Gyms, hospitality venues, cinemas, retail, libraries, and places of worship reopened to the fully vaccinated, while 100 guests could attend weddings and funerals.
Wollongong and Shellharbour residents were able to visit family and friends inside their homes for the first time since the Delta outbreak started in June.
“It feels really bizarre,” said Thirroul Beach Pavilion employee Maddy Martin.
“Carrying the chairs out was really different.
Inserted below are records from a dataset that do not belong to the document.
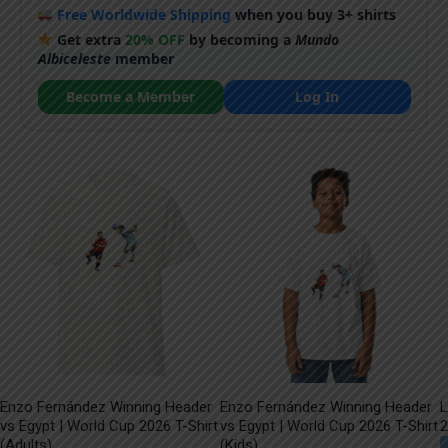
Free Worldwide Shipping
when you buy 3+ shirts
Get extra
20% OFF
by becoming a
Mundo
Albiceleste
member
Become a Member
Log In
Enzo Fernández Winning Header
Enzo Fernández Winning Header
L
vs Egypt | World Cup 2026 T-Shirt
vs Egypt | World Cup 2026 T-Shirt
2
(Adults)
(Kids)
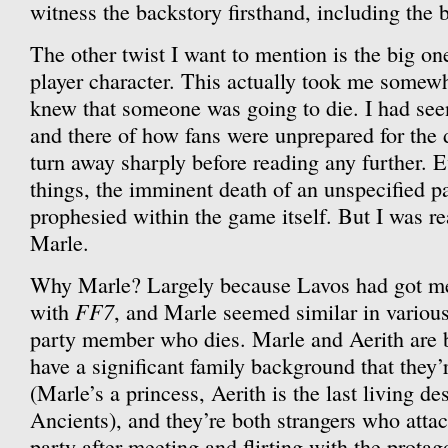
witness the backstory firsthand, including the 
The other twist I want to mention is the big on
player character. This actually took me somewh
knew that someone was going to die. I had se
and there of how fans were unprepared for the 
turn away sharply before reading any further. E
things, the imminent death of an unspecified 
prophesied within the game itself. But I was rea
Marle.
Why Marle? Largely because Lavos had got me 
FF7
with
, and Marle seemed similar in variou
party member who dies. Marle and Aerith are b
have a significant family background that they’
(Marle’s a princess, Aerith is the last living d
Ancients), and they’re both strangers who atta
party after meeting and flirting with the protag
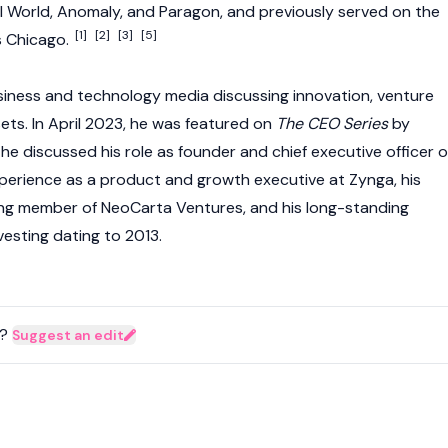
KI World, Anomaly, and Paragon, and previously served on the
[1]
[2]
[3]
[5]
s Chicago.
iness and technology media discussing innovation, venture
ssets. In April 2023, he was featured on
The CEO Series
by
e discussed his role as founder and chief executive officer o
experience as a product and growth executive at Zynga, his
ing member of NeoCarta Ventures, and his long-standing
nvesting dating to 2013.
?
Suggest an edit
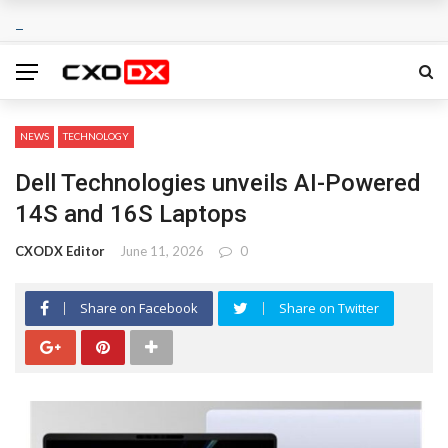
NEWS
TECHNOLOGY
Dell Technologies unveils AI-Powered
14S and 16S Laptops
CXODX Editor
June 11, 2026
0
Share on Facebook
Share on Twitter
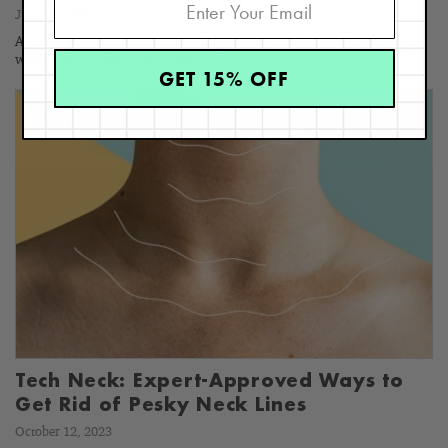
June 30, 2026
As an Expert Esthetician for nearly four decades, I believe the best
way to get results is being part of…
GET 15% OFF
Tech Neck: Expert-Approved Ways to
Get Rid of Pesky Neck Lines
October 12, 2023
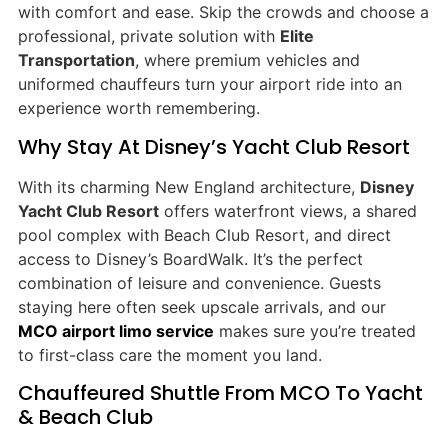
with comfort and ease. Skip the crowds and choose a
professional, private solution with
Elite
Transportation
, where premium vehicles and
uniformed chauffeurs turn your airport ride into an
experience worth remembering.
Why Stay At Disney’s Yacht Club Resort
With its charming New England architecture,
Disney
Yacht Club Resort
offers waterfront views, a shared
pool complex with Beach Club Resort, and direct
access to Disney’s BoardWalk. It’s the perfect
combination of leisure and convenience. Guests
staying here often seek upscale arrivals, and our
MCO airport limo service
makes sure you’re treated
to first-class care the moment you land.
Chauffeured Shuttle From MCO To Yacht
& Beach Club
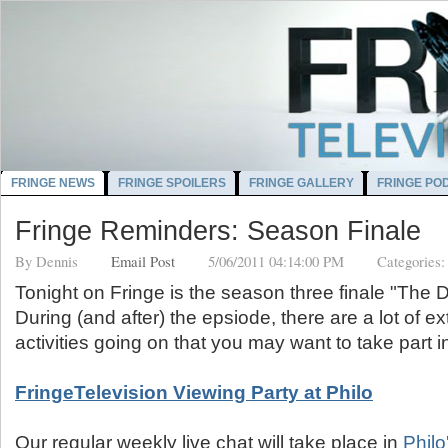
FRINGE NEWS
FRINGE SPOILERS
FRINGE GALLERY
FRINGE PO
Fringe Reminders: Season Finale
By
Dennis
Email Post
5/06/2011 04:14:00 PM
Categories
Tonight on Fringe is the season three finale "The
During (and after) the epsiode, there are a lot of ex
activities going on that you may want to take part i
FringeTelevision Viewing Party at Philo
Our regular weekly live chat will take place in
Philo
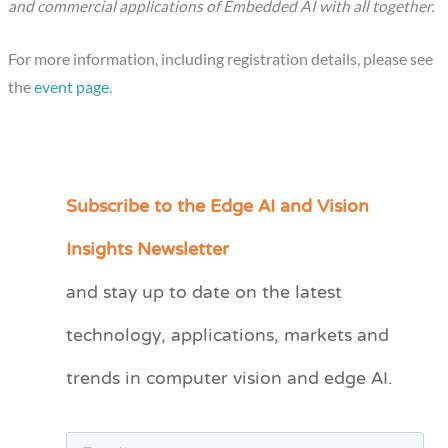
and commercial applications of Embedded AI with all together.
For more information, including registration details, please see
the
event page
.
Subscribe to the Edge AI and Vision
C
a
Insights Newsletter
t
and stay up to date on the latest
e
technology, applications, markets and
g
o
trends in computer vision and edge AI.
r
i
e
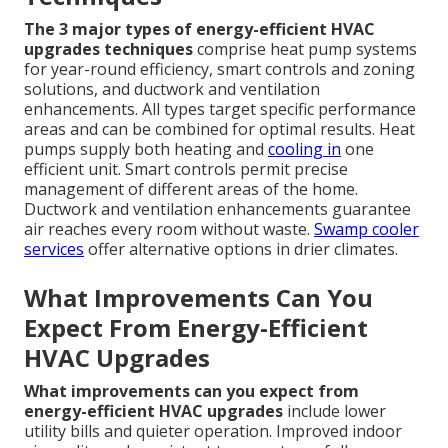
The 3 major types of energy-efficient HVAC
upgrades techniques
comprise heat pump systems
for year-round efficiency, smart controls and zoning
solutions, and ductwork and ventilation
enhancements. All types target specific performance
areas and can be combined for optimal results. Heat
pumps supply both heating and
cooling in
one
efficient unit. Smart controls permit precise
management of different areas of the home.
Ductwork and ventilation enhancements guarantee
air reaches every room without waste.
Swamp cooler
services
offer alternative options in drier climates.
What Improvements Can You
Expect From Energy-Efficient
HVAC Upgrades
What improvements can you expect from
energy-efficient HVAC upgrades
include lower
utility bills and quieter operation. Improved indoor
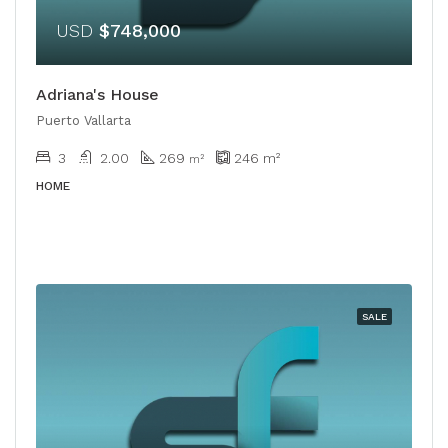
USD
$748,000
Adriana's House
Puerto Vallarta
3
2.00
269
246
m²
​​m²
HOME
SALE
There’s just so much to think about.
“But we’re very excited.”
Aged care homes also reopened to visitors, with two people allowed to see their loved ones inside bedrooms.
Mollymook resident Judy Hamilton said the lockdown had been difficult for her 98-year-old mother.
“She felt like she was in prison,” Ms Hamilton said.
“My sister and I were visiting at least three times a week and then all of a sudden she couldn’t have those visits.
“I’m so excited about it on the one hand, and I’m really anxious about it on the other hand.”
But not all were optimistic about the reopening.
The owner of Levers Art Supplies in Wollongong said the doors to his business would remain shut as he was concerned the vaccination rules would discriminate against some customers.
“I’m not anti-vaccination, I’m anti-mandatory vaccination, I’m pro-choice.”
Mr Levers said he planned to continue operating his businesses through click and collect until the state offers freedoms to those who are not vaccinated, from December 1.
Schools are due to reopen across the region on October 25 and travel restrictions are expected to ease between Greater Sydney and regional areas once New South Wales reaches its 80 per cent vaccination rate.
On Monday, 73.5 per cent of people aged over 16 had been fully vaccinated.
Across the state there were 498 new infections and eight deaths, with 769 people being treated for the virus in hospital including 153 in intensive care.
There were 35 new cases of COVID-19 across the Illawarra Shoalhaven Local Health District.
Seventeen were from the Wollongong Local Government Area (LGA), 11 infections were in the Shellharbour LGA, and 10 Shoalhaven residents had also contracted the virus.